-------- RECORDS FOR THE TASK

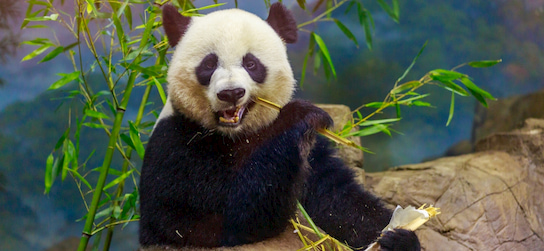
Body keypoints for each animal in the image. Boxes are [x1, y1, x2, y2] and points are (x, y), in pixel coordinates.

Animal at [139, 2, 420, 251]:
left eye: (251, 64)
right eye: (209, 64)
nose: (231, 93)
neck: (235, 135)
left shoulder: (310, 154)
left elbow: (340, 202)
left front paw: (400, 237)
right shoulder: (177, 145)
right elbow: (217, 218)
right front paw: (302, 115)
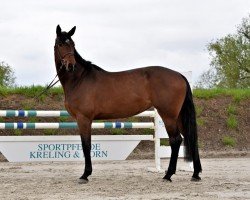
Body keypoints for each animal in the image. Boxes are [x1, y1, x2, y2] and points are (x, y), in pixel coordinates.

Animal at [54, 25, 201, 184]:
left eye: (72, 44)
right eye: (61, 44)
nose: (70, 66)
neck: (79, 79)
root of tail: (180, 75)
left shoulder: (84, 119)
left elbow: (86, 145)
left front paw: (85, 175)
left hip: (168, 115)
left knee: (176, 140)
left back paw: (168, 175)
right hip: (178, 116)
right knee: (190, 138)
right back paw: (195, 174)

----------------

## EXERCISE AIM
Report each line above containing the string "right".

## WRITTEN RESPONSE
right eye: (209, 64)
right shoulder: (177, 145)
right elbow: (217, 218)
right front paw: (302, 115)
right eye: (61, 44)
right hip: (178, 116)
right knee: (190, 138)
right back paw: (195, 174)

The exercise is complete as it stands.